In the tab where you have htop running, you should immediately see CPU jump to 100%. Since this is a 1 core instance, the stress parameter of –cpu 1 is more than enough to peg the server.

After some time, you’ll see the Alarm in your CloudWatch Dashboard.

You’ll then see your Auto Scaling Group start to create another instance.

In this case, the Auto Scaling Group actually started spinning up two instances.

After 360 seconds, the stress test stopped and CPU on the first instance dropped back down. We should now see the group scale in.

During this time, I was also browsing the test site and the response was very quick.

The scale in policy is more conservative as AWS takes precedence with regards to availability; however, we see that the group scaled down after some time where the CPU utilization was less than our threshold.

Performance

This is clearly a test site, with only 1 viewer (me) at this point in time. Also, this is a site with text only at this point in time, so I was curious as to how GTMetrix would score the site.

I then imported our main site into the test site and wanted to see the performance there as well, not too bad, but again we don’t have a lot of traffic going to our test site.

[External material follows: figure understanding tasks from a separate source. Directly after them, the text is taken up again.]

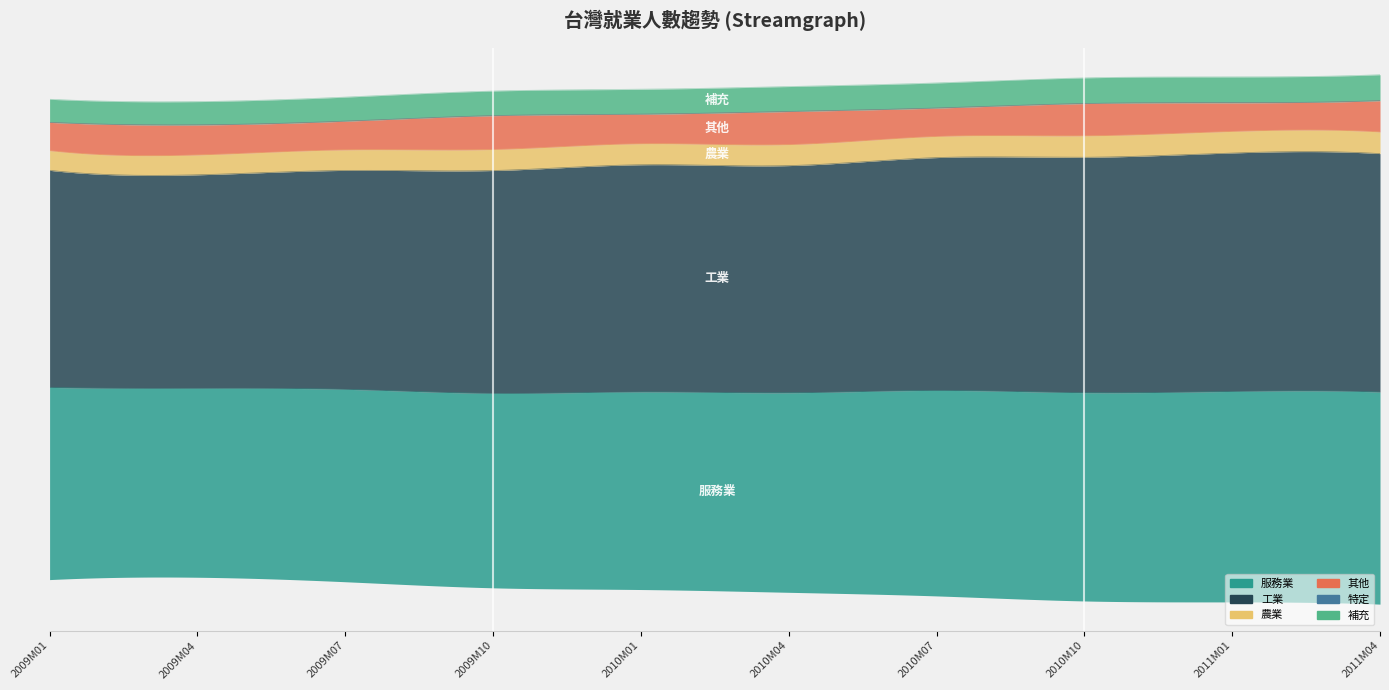

What is the difference between the maximum and minimum values in the 其他 series?

62612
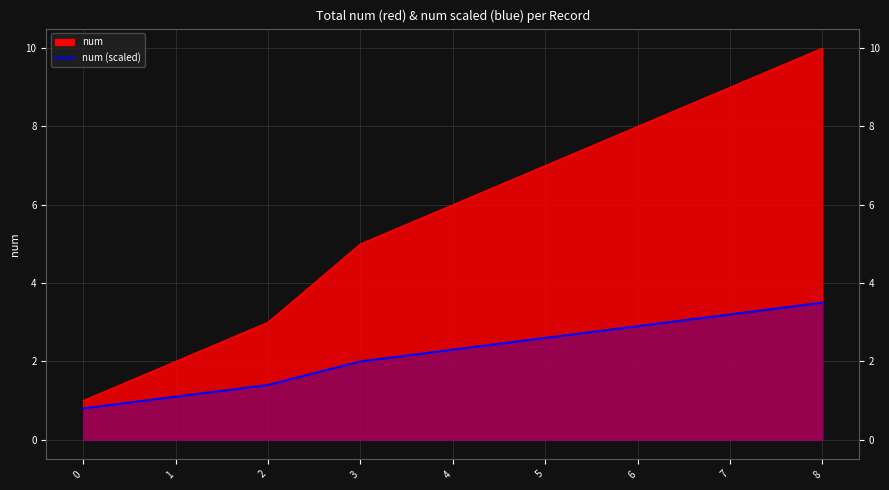

Which category has the highest value across all series?

8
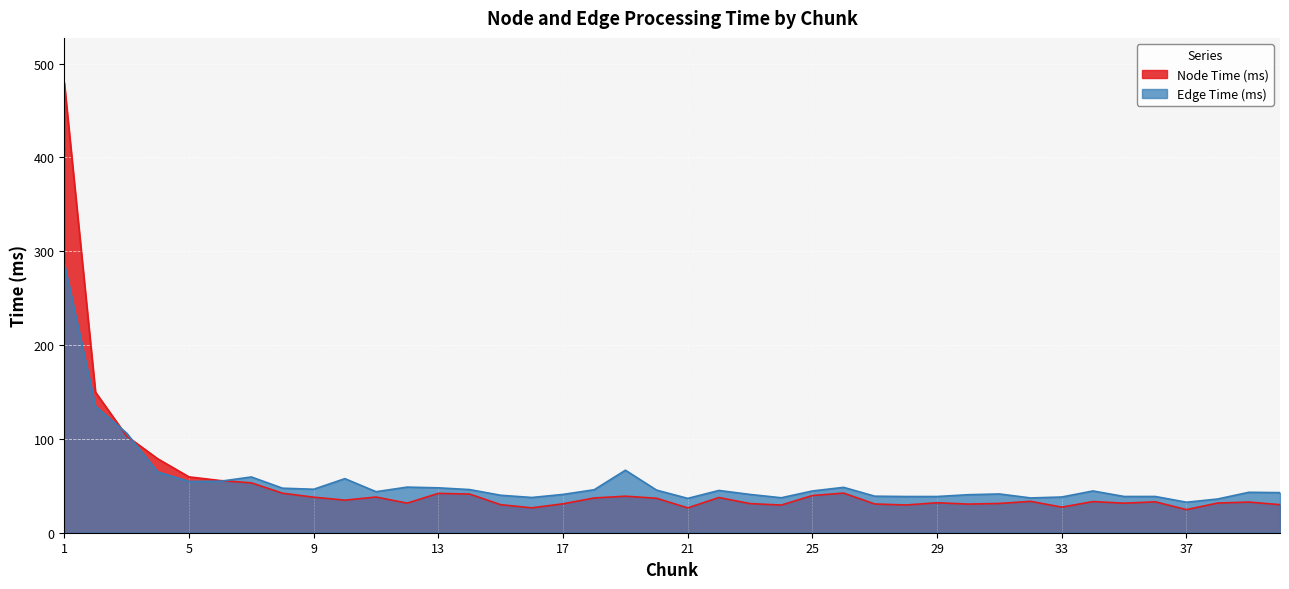

What is the difference between the Node Time (ms) values at 34 and 6?

22.4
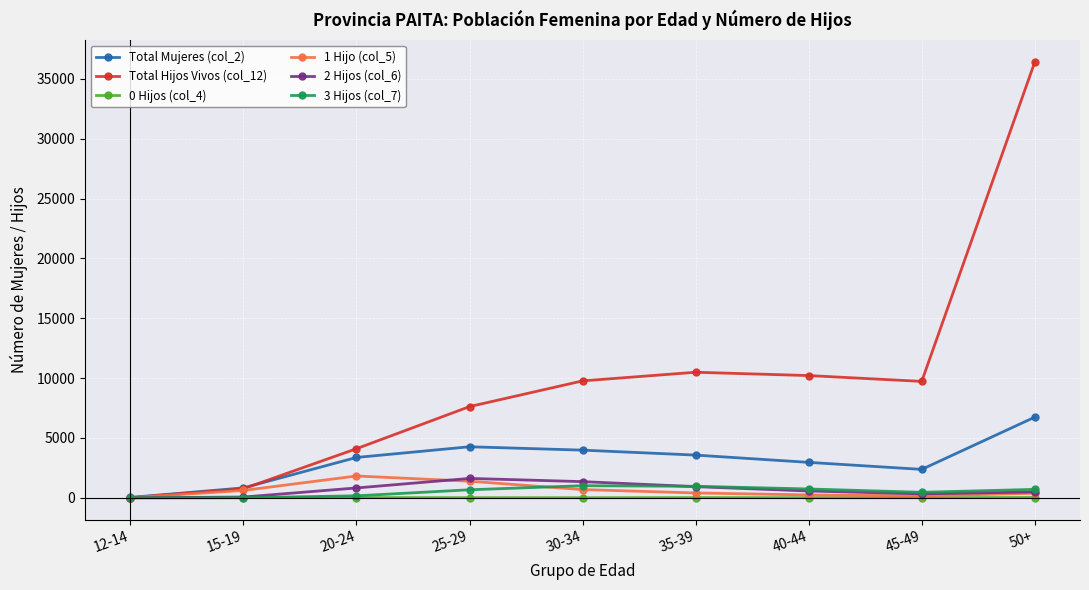

What is the average value of the 0 Hijos (col_4) series?

9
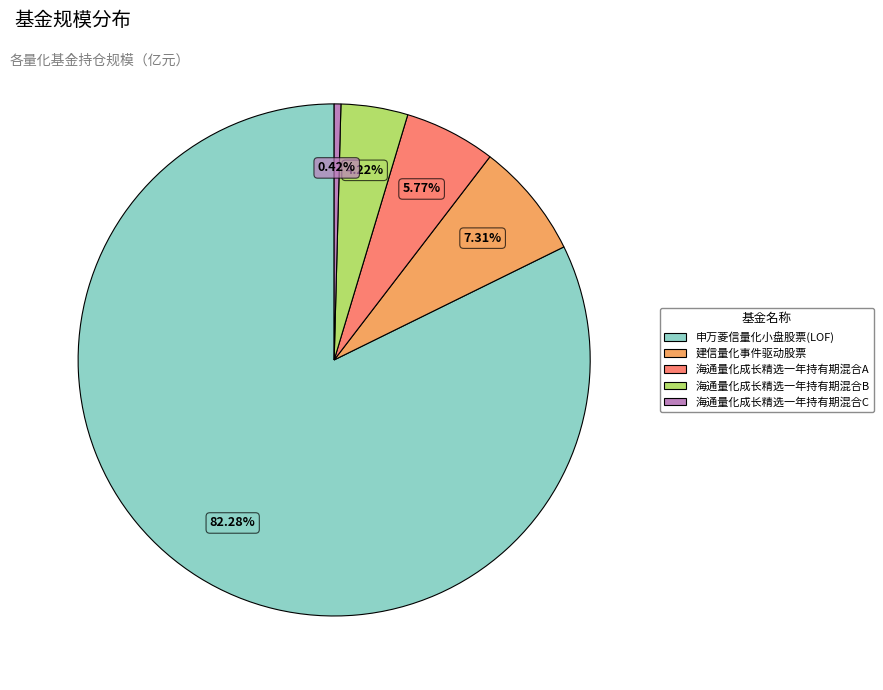

Is there a majority slice in this chart?

Yes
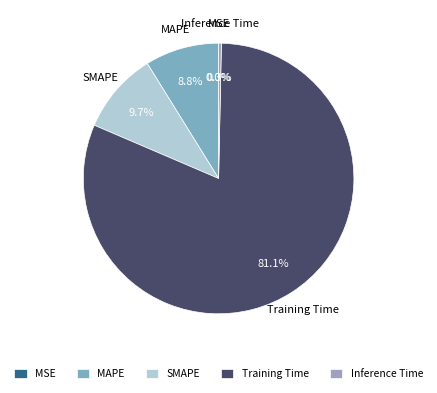

How much of the chart is everything except Inference Time?

99.7%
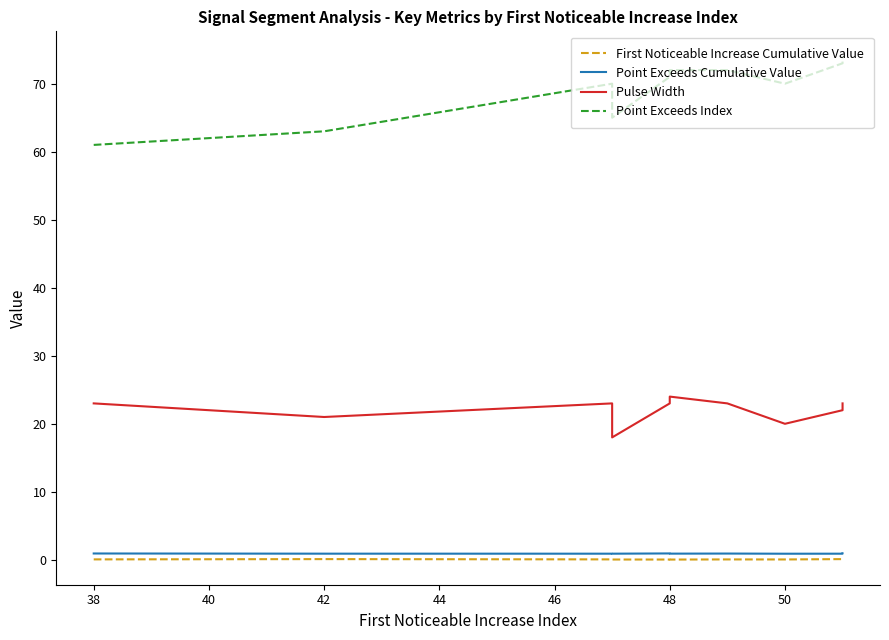

What position from the right is 48?

4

Series Complete: Highly Available Auto-Scaling WordPress on AWS

You now have a fully scalable WordPress site able to handle spikes in traffic as well as your low volume times. Keep in mind that this series provided you with the foundational knowledge to set up a Highly Available Auto-Scaling WordPress infrastructure on AWS. There is a lot more to dig into with regard to security, and setting up the infrastructure to be even more hardened and resilient.

Some topics to consider:

  • CI/CD and Updating/Upgrading your server is more complicated. If you need to update the server, OpenLiteSpeed, PHP, etc, a brand new AMI needs to be created, along with a new Launch Configuration and Auto Scaling Group
  • There is a trade off between a performant site vs a highly available site. If you want both, it can be costly. For example, you could add “dummy” data to your EFS mount to get to the next tier of higher IOPS…
  • Determine if you truly need a highly available scalable WordPress site. For a small blog/site, it can be easier to scale vertically before horizontally.
  • Along the same lines, do you want to manage the infrastructure yourself? There are reputable WordPress hosting providers out there that can take the guesswork out of managing WordPress.
  • Backup practices for your site
  • Web site security/AWS Web Application Firewall
  • This series assumes you are standing up a brand new server, migrating/importing an existing site has more items to consider
  • Auto Scaling can be more complicated
    • Other CloudWatch metrics may fit your use case better
    • Your use case may have different stress testing needs
  • We used the Free Tier resources through this tutorial, you’ll need to assess your use case to determine database size, cache cluster size, EC2 instance size, etc.